Mom looks so satisfied with herself. She resumes eating, jabbing the salad like it’s a fencing competition.
“But not her. A different doctor. One I choose.”
“You are so stubborn—”
“Just like your father,” I say with her, our voices in stereo. We laugh. I think we’re both desperate to find a way to bridge from our anger to something better.
That is so hard.
And I have a feeling she expects me to extend the olive branch. No way.
“My choice. I’ll pick. And not someone you or Daddy vets.”
“That’s a tall order. You know we need to make sure any professional you might confide in won’t turn around and sell your stories to the tabloids.”
“A professional psychologist with a Ph.D. and a license isn’t going to do that, Mom.”
“Your first one already did. While you were at the Island.”
I feel like I am floating in the ocean, thousands of miles from land, and giant swells keep crashing into me, making me sputter, the taste of sea water destroying me from the outside in.
“That happened?” I croak. “Who?”
“One of the rape counselors from the emergency room.”
“The what?”
“You were groggy, but able to speak, when you first came in.” Mom describes this like she’s telling me the storyline for the latest movie she saw. “A rape counselor interviewed you. Later, when Tara, Mandy and Jenna came forward and shared that you’d asked for the kinky foursome, the rape counselor did, too. Told everyone you told her it was consensual.”
My knees turn to rubber bands again.
No wonder no one believes me.
I stare at Mom, who gives me a look that isn’t quite sympathy, isn’t quite dismissive, but somewhere in between. “Do you see, Lindsay? This is why we kept you safe on the Island all these years. Too many leaks. Too much disinformation. Back then, it was a shitstorm,” she hisses. “Harry didn’t know who to believe, and controlling his election was the priority. For all we knew, this was deliberate sabotage on someone’s part to make sure your father wasn’t re-elected.”
I’m still blown away by the fact that a rape counselor I don’t even remember lied to the media.
“Huh?”
“The second six-year term was critical for solidifying power on the important committees in the senate, and to pave the way for the White House,” she explains, as if that’s what I was questioning.
“No. No. I, uh, I understand that,” I say. “I mean—the rape counselor lied and nothing happened to her?”
“Oh, something happened, all right. We learned she made a tidy six figures from the tabloid she shoveled that steaming pile of manure to.”
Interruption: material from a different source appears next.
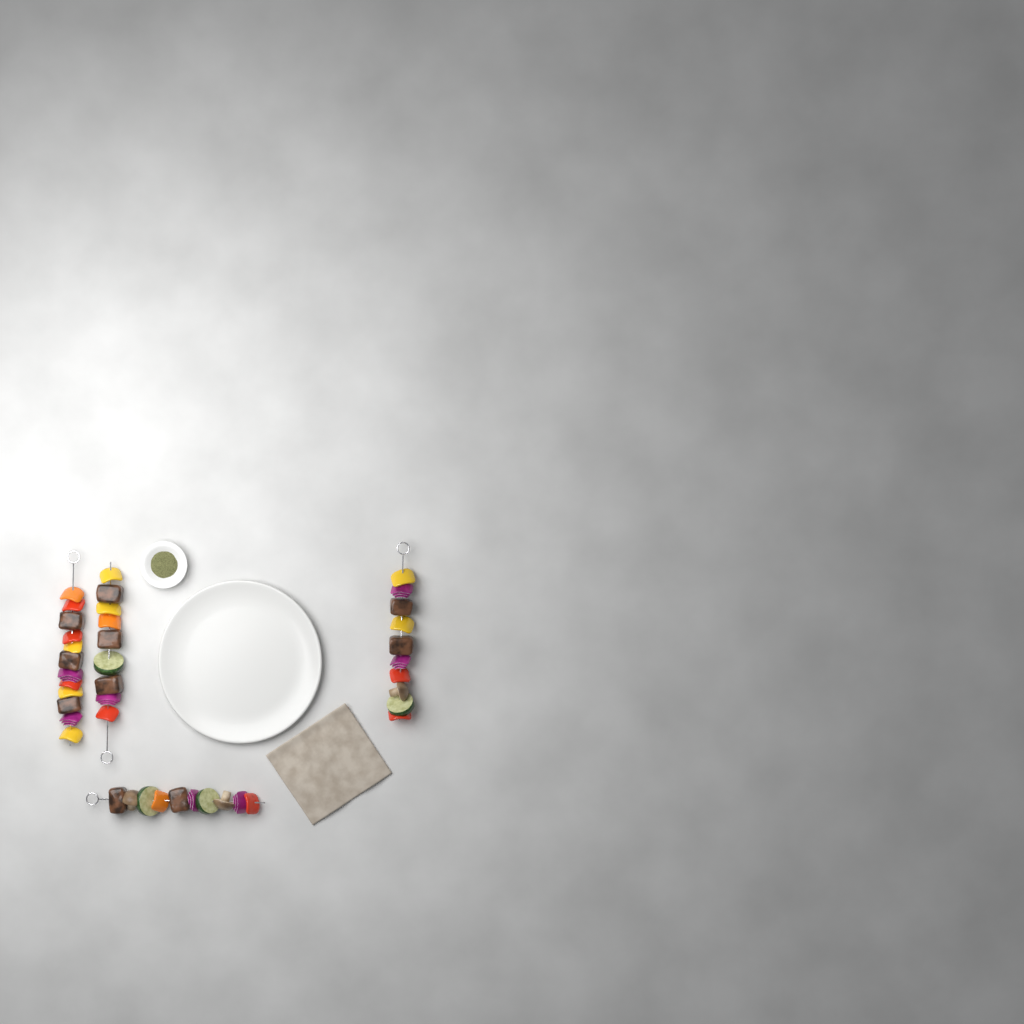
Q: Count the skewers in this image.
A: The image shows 4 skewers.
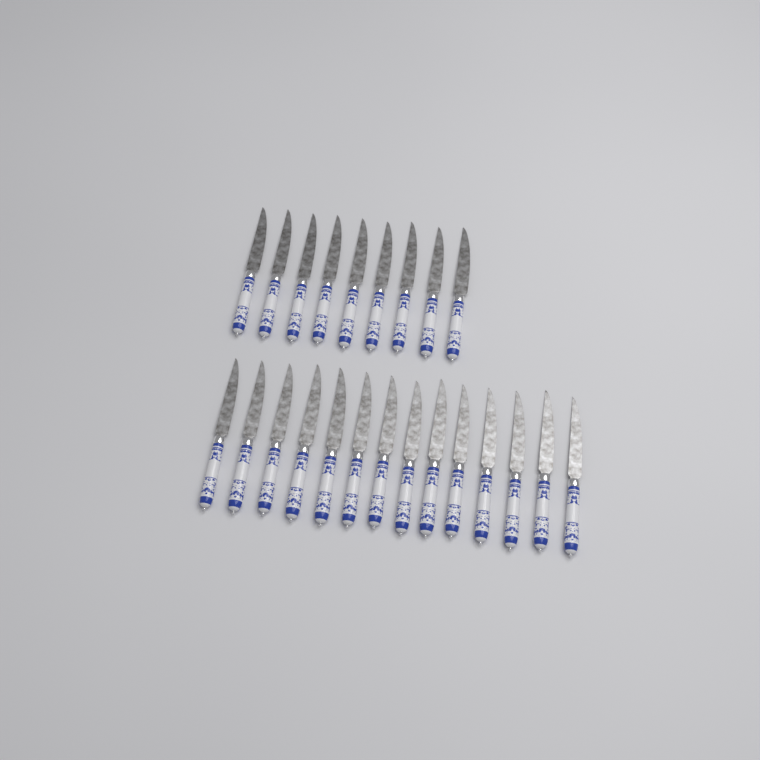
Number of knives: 23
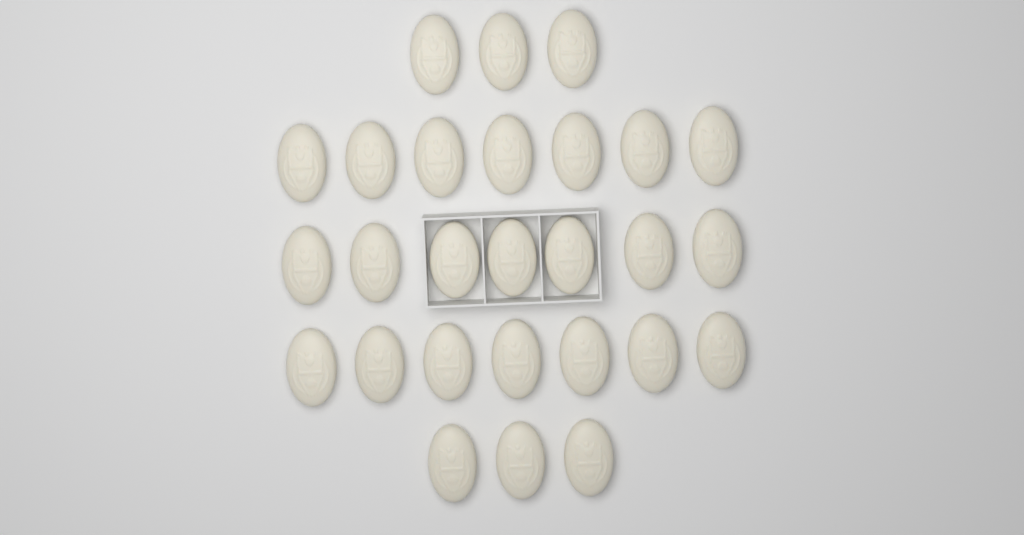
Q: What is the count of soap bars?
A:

My mind scrambles to connect all of this. Why? Why did someone do this to me? So many someones? Why would person after person lie about who I am and let those bastards get away with this?
“And Tara?” I ask. At the mention of my ex-best-friend’s name Mom’s face hardens.
“What about her?”
“Did someone pay her and my other friends off, too? Is that why they lied?”
She huffs, one hand going to her hair, primping. “Who knows what those little twits were thinking when they conjured up that little attention-seeking circus.” Mom’s anger is coming through. Her words hurt, but the feeling underneath them is the first sense I have that she really does understand that I didn’t choose any of what happened to me. She understands the truth.
She just won’t act on it.
Mom’s phone buzzes. She doesn’t even look at it. “I have to go now, sweetie.” She stands, most of her salad abandoned. “A new playground in Fresno that Daddy got through federal funds. A new community center, too. I’m the guest of honor.” Mom did these appearances non-stop, and had for years. When I was still in school and younger, she came to every single one of my school events, every choir performance, every football game where I cheered, every graduation.